Land, food and culture are the lifeblood of most communities, particularly in the American West. Acknowledging the growing interest in these topics, The Community Library in Ketchum will host a book discussion called Land, Food, Sustainability and Culture on Wednesday, Nov. 15, at 6 p.m.
Led by rancher and environmentalist Diane Peavey, the discussion will focus on three books, "Gardeners of Eden, Rediscovering Our Importance to Nature" by Dan Dagget; "Coming Home to Eat: The Pleasures and Politics of Local Foods" by Gary Nabhan; and "The Basque History of the World" by Mark Kurlansky.
Local ranchers, food producers and chefs will attend to talk about their relationships to these ideas and to the rugged landscapes and people of Central Idaho.
"There's a whole current of discussion in the community," said Mike Stevens, president of Carey-based Lava Lake Land and Livestock. Stevens will co-lead a discussion with Peavey. "We want to lead a discussion touching on the central themes of all three books," he said.
Dagget's book, "Gardeners of Eden,"presents new ideas and attitudes toward land preservation and use that are provocative but ultimately sensible.
"I encourage people to talk about Dan Dagget's book because there is a beneficial role for people to play in their landscape," Stevens said. "Mankind is a force of degradation, but we can play a beneficial role."
Dagget writes about nature with a wholehearted view.
But the controversy over land use takes on a fresh perspective when combined with the meaning and role of food in modern society. This is featured in Nabhan's "Coming Home to Eat."
"There is a lot of discussion and more on local food availability and food production," Stevens said. "Gary Nabhan's view is simply that eating locally and encouraging and sustaining local food production systems is not a quaint hobby for food aficionados.
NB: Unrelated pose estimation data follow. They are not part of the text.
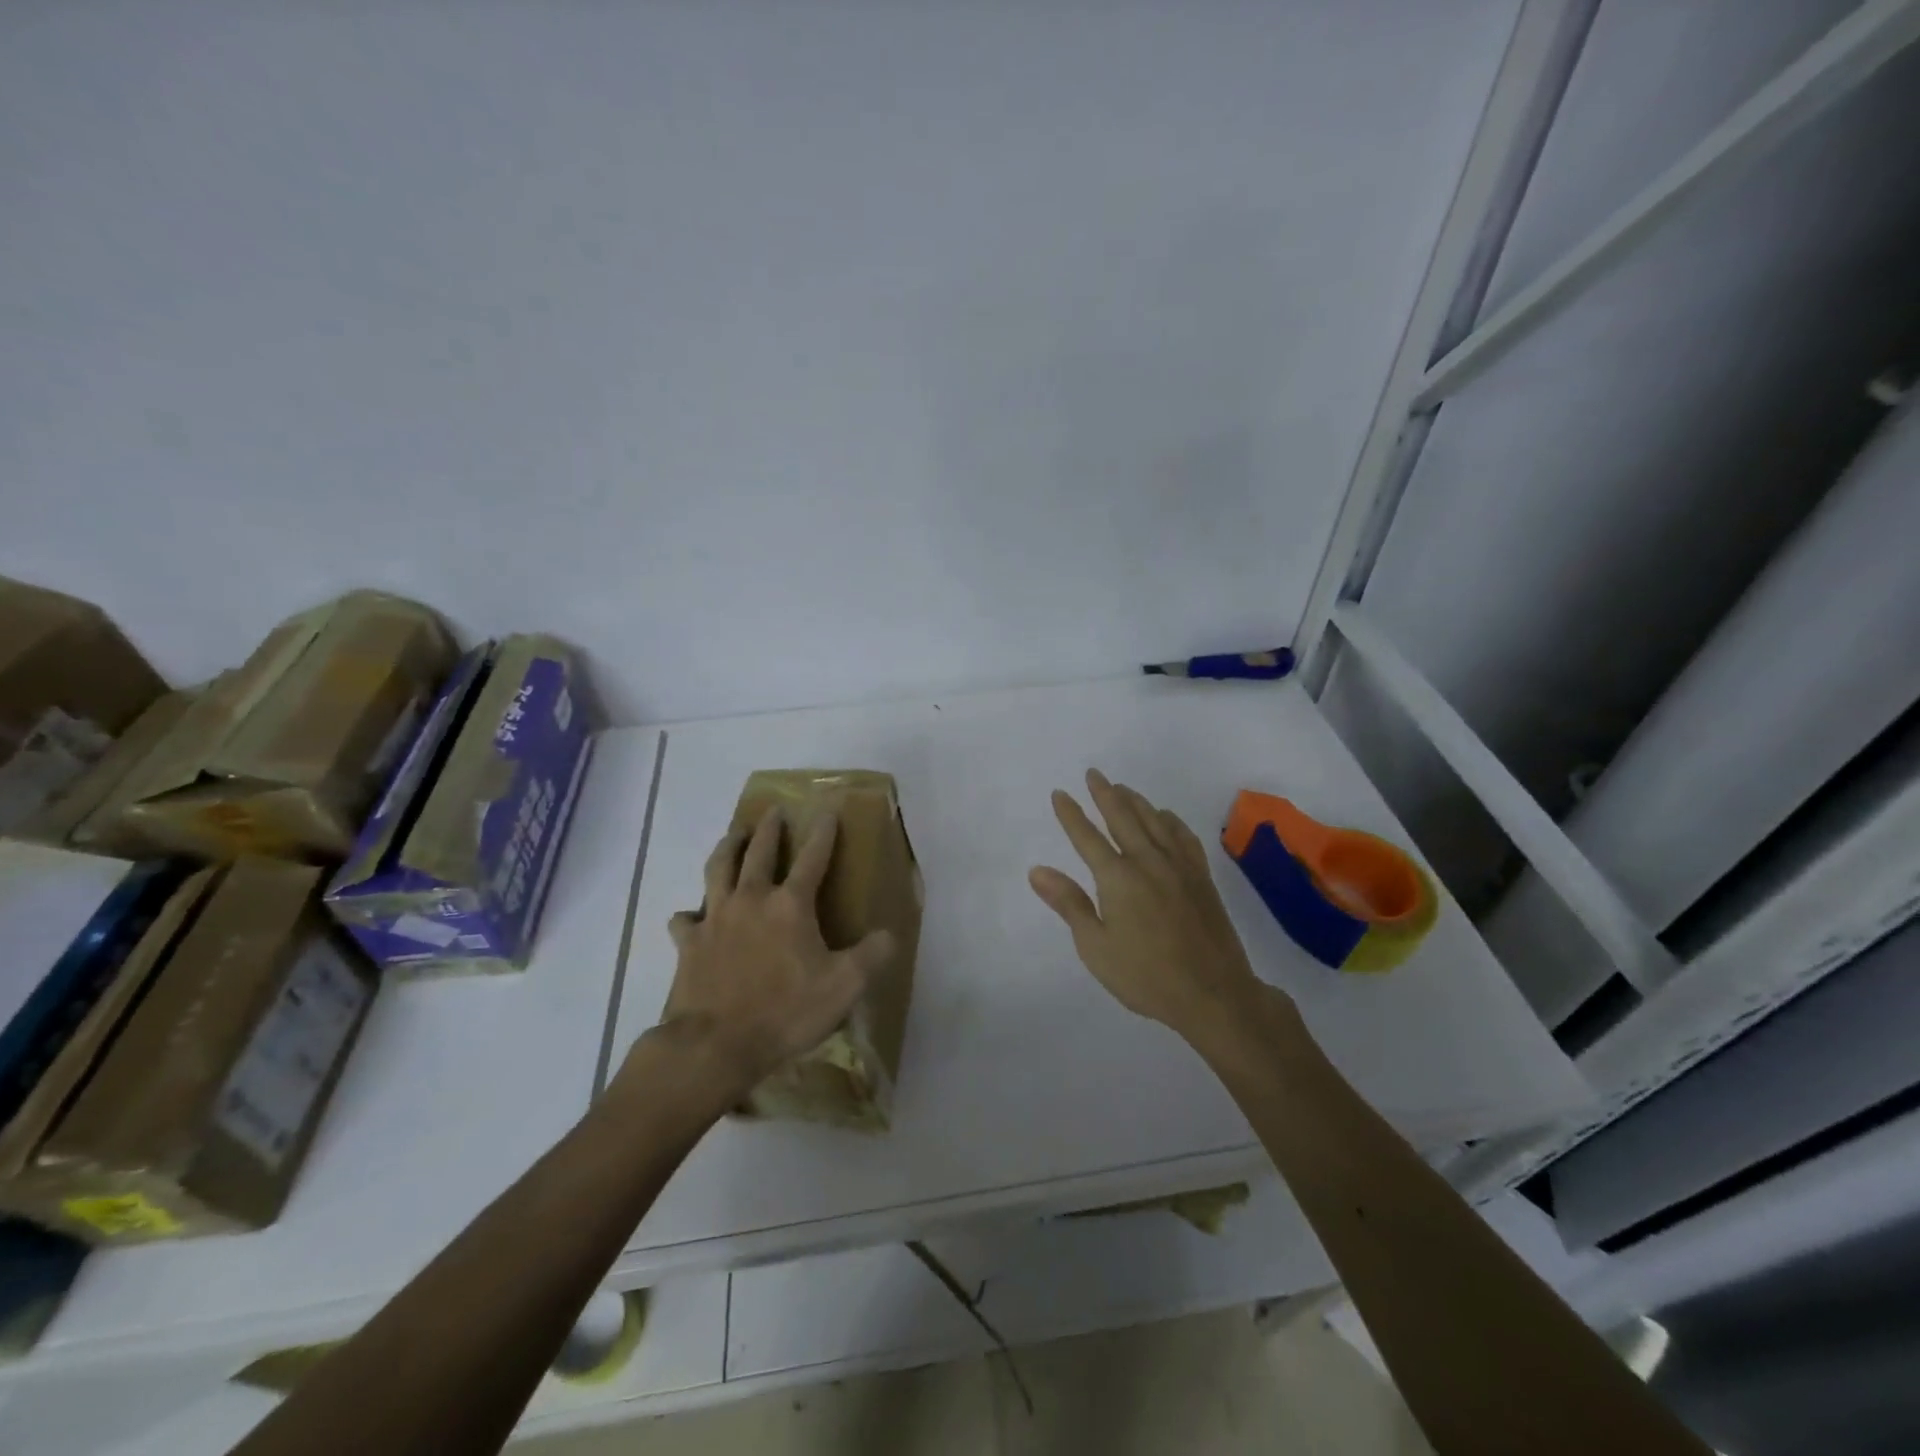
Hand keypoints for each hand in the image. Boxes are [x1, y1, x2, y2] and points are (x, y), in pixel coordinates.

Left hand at [658, 807, 893, 1096]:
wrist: (716, 1044)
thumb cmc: (786, 1012)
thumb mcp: (844, 987)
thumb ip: (872, 956)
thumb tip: (890, 934)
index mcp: (790, 905)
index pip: (812, 858)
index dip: (823, 834)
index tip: (827, 812)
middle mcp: (751, 900)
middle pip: (759, 852)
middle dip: (769, 829)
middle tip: (773, 812)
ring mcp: (715, 919)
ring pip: (718, 869)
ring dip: (727, 848)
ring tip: (732, 835)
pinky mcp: (689, 943)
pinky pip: (684, 919)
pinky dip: (688, 913)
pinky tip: (689, 915)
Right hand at [1030, 769, 1266, 1041]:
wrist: (1213, 994)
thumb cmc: (1146, 975)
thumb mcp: (1095, 946)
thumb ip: (1069, 903)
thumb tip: (1037, 870)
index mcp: (1117, 878)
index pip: (1087, 837)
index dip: (1071, 814)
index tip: (1060, 793)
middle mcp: (1148, 861)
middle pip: (1123, 817)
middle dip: (1105, 793)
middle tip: (1094, 773)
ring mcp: (1179, 866)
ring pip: (1154, 821)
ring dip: (1135, 800)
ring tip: (1122, 788)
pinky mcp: (1201, 877)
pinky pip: (1183, 836)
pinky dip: (1170, 820)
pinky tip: (1165, 817)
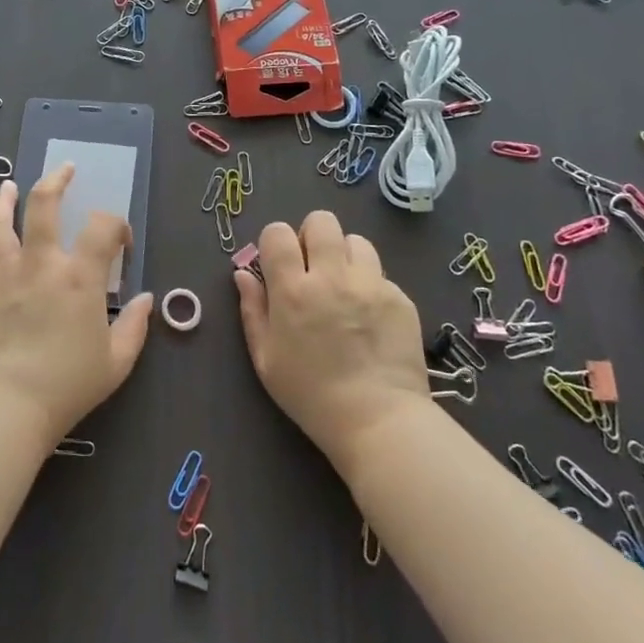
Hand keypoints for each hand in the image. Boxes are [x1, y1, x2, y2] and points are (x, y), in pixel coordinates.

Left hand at [0, 164, 152, 450]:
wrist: (3, 407)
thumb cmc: (66, 386)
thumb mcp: (115, 363)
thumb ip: (135, 327)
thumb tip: (146, 300)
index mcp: (80, 277)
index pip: (103, 227)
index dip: (117, 225)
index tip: (122, 242)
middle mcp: (41, 263)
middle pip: (44, 204)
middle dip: (57, 180)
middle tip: (65, 169)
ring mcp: (6, 273)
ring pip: (2, 222)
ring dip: (7, 199)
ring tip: (9, 185)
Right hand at [233, 212, 432, 471]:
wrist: (378, 420)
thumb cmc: (310, 395)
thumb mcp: (266, 358)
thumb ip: (252, 310)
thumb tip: (243, 273)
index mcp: (293, 290)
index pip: (278, 233)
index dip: (275, 242)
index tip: (279, 263)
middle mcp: (332, 276)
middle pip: (321, 221)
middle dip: (312, 236)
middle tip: (313, 267)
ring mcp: (371, 284)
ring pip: (356, 241)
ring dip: (344, 256)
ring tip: (344, 287)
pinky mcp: (400, 297)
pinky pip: (381, 275)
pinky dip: (370, 286)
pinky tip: (369, 318)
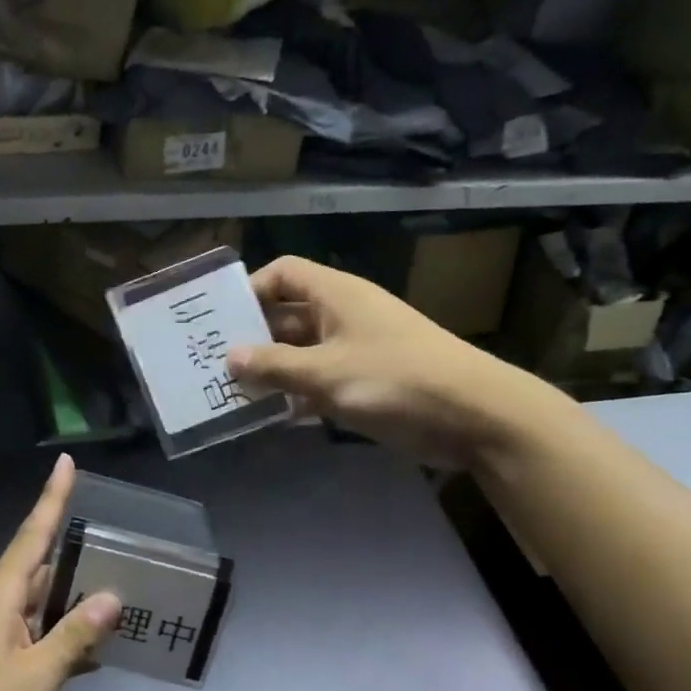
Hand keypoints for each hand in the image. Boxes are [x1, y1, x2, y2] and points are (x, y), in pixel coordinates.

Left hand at [0, 454, 120, 690]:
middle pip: (40, 565)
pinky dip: (63, 634)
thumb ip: (74, 637)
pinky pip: (36, 633)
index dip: (52, 498)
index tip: (66, 463)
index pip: (33, 535)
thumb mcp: (35, 677)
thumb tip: (111, 596)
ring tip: (116, 586)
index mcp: (0, 596)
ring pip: (40, 602)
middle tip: (117, 537)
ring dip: (73, 596)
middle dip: (74, 549)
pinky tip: (92, 646)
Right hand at [227, 256, 558, 467]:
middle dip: (254, 337)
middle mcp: (343, 315)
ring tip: (232, 393)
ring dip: (273, 370)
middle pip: (287, 315)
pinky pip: (321, 381)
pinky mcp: (368, 382)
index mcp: (336, 295)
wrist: (475, 416)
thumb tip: (230, 357)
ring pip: (302, 352)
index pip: (283, 273)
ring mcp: (356, 349)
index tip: (221, 320)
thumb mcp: (327, 373)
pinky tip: (272, 416)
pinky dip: (298, 394)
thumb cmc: (396, 380)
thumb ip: (275, 366)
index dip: (251, 289)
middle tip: (214, 362)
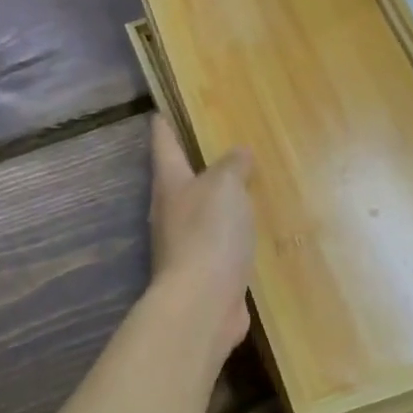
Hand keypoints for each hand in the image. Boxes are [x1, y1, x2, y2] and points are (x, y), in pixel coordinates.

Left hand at [149, 116, 254, 352]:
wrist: (202, 303)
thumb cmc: (208, 233)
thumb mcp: (225, 185)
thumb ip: (233, 165)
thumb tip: (239, 154)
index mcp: (169, 183)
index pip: (163, 143)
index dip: (164, 124)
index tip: (162, 109)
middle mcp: (170, 211)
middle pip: (178, 178)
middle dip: (193, 161)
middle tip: (218, 142)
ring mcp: (183, 243)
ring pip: (199, 211)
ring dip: (216, 198)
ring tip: (242, 183)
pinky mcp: (203, 270)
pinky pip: (218, 240)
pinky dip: (231, 230)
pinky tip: (250, 229)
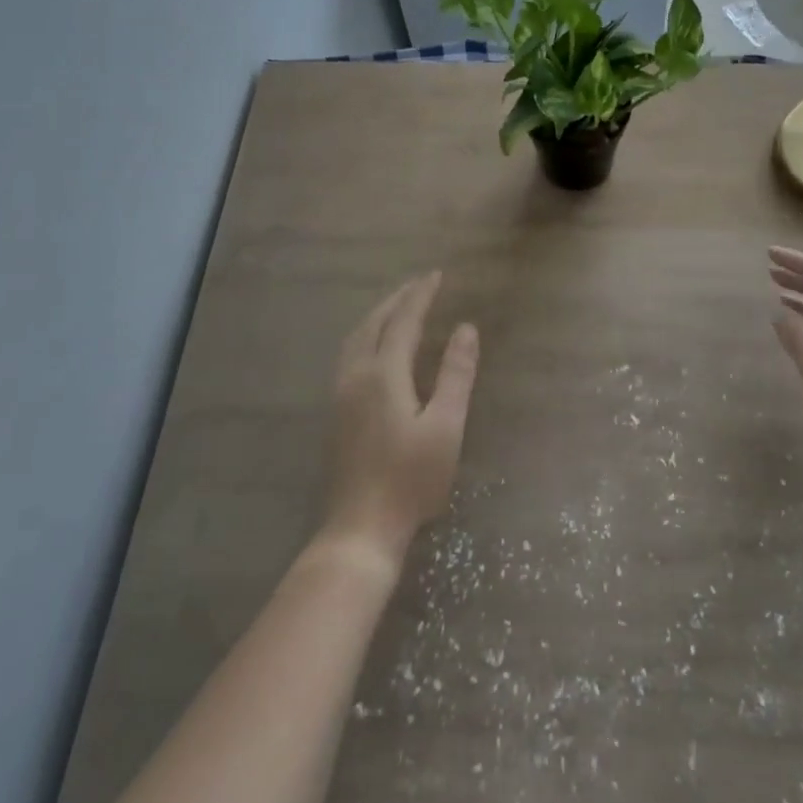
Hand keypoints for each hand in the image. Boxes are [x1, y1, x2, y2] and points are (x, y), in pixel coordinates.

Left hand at [322, 272, 478, 568]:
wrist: (361, 527)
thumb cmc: (411, 478)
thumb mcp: (446, 426)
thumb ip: (456, 374)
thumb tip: (466, 328)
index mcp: (383, 374)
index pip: (403, 321)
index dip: (421, 295)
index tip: (437, 275)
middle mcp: (356, 375)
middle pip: (374, 323)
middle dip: (398, 299)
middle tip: (420, 284)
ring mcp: (341, 394)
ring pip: (356, 338)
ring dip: (378, 315)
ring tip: (399, 306)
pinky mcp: (336, 411)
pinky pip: (349, 354)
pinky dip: (367, 334)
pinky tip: (376, 346)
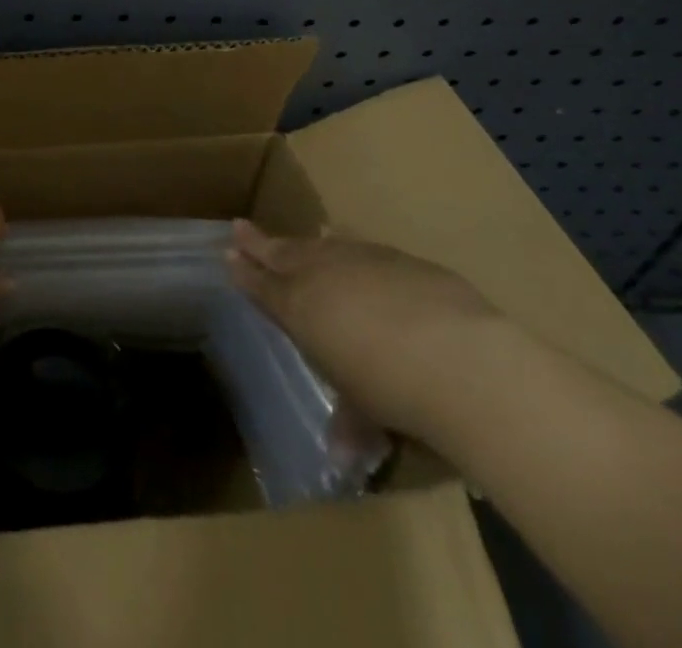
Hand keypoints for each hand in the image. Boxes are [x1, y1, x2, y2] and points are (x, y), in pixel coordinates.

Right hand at [228, 219, 507, 440]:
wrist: (453, 355)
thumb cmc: (392, 390)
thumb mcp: (365, 411)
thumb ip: (350, 422)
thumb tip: (344, 454)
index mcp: (299, 310)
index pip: (262, 287)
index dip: (245, 274)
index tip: (228, 257)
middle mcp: (320, 276)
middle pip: (281, 254)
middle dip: (258, 243)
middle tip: (239, 227)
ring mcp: (358, 260)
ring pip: (319, 245)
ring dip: (303, 242)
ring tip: (297, 237)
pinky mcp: (396, 257)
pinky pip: (359, 246)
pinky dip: (347, 244)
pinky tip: (348, 243)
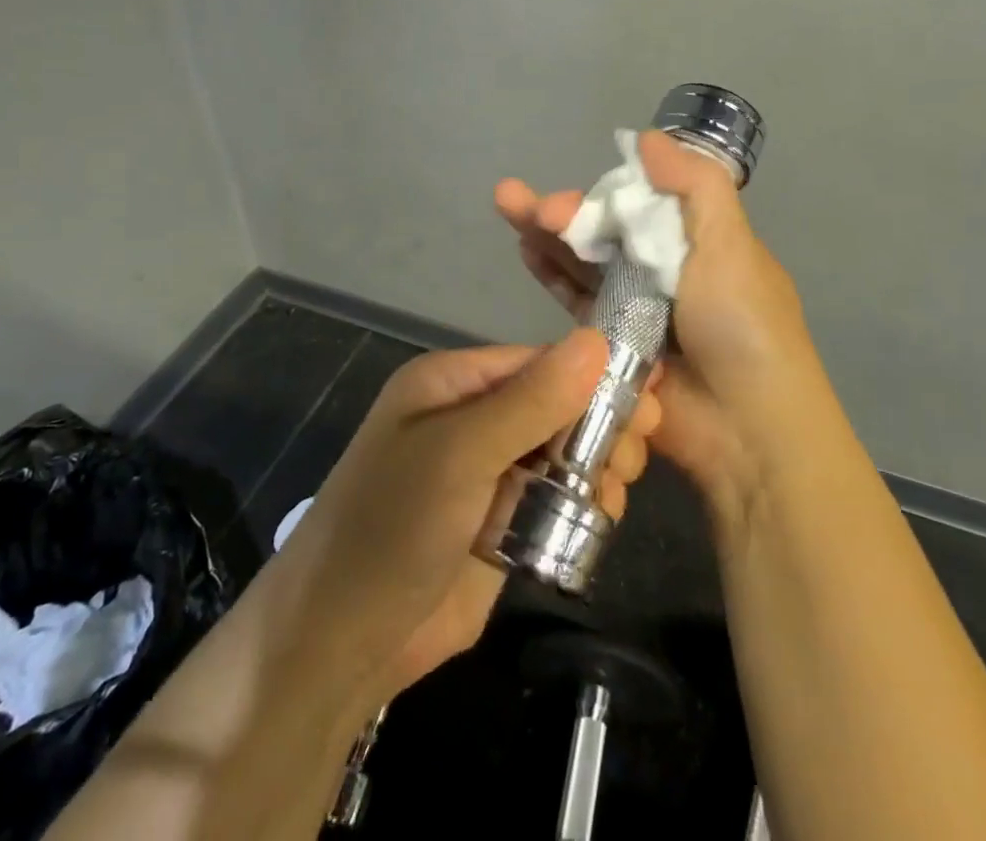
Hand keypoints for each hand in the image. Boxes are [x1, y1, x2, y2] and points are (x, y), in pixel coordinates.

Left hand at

It is about maintaining our society and a sense of using less fossil fuels and encouraging land saving devices."
Ultimately, it is the person who prepares the food who witnesses this battle and becomes a "nexus" for communities and food, Stevens said.
"What does it really take to produce the food we want and want to eat?" Stevens asked. "Environmentalists did not have much in common with local ranchers and farmers and within bringing those opposing groups together it does not excuse anyone from managing the land well. It puts an onus on the environmentalist from where food is going to come from and putting a face with a farmer and rancher."
There is a serious interest in this idea and, through examinations of cultures of the past and present, new notions can be presented about the management of a changing environment.
In "The Basque History of the World," Kurlansky identifies the Basque culture through their history as a people who have adapted survival skills through welcoming and accepting outside influences. As an evolving people they have built a culture from regional conflict and exploration, which has sustained itself through its own adaptability.
Kurlansky has written several books on food and culture such as "Cod," "Salt" and his latest, "The Big Oyster." He believes that food is the best entrée into learning about a people and the evolution of economy and commerce. The addition of Kurlansky brings the discussion full circle.
"My sense is that we want to tie up the discussion with practical issues that affect the community and the content of each author," Stevens said. "It will not be geared to solving how to get a local food distribution in place. Our goal is not to formulate an agenda for further need."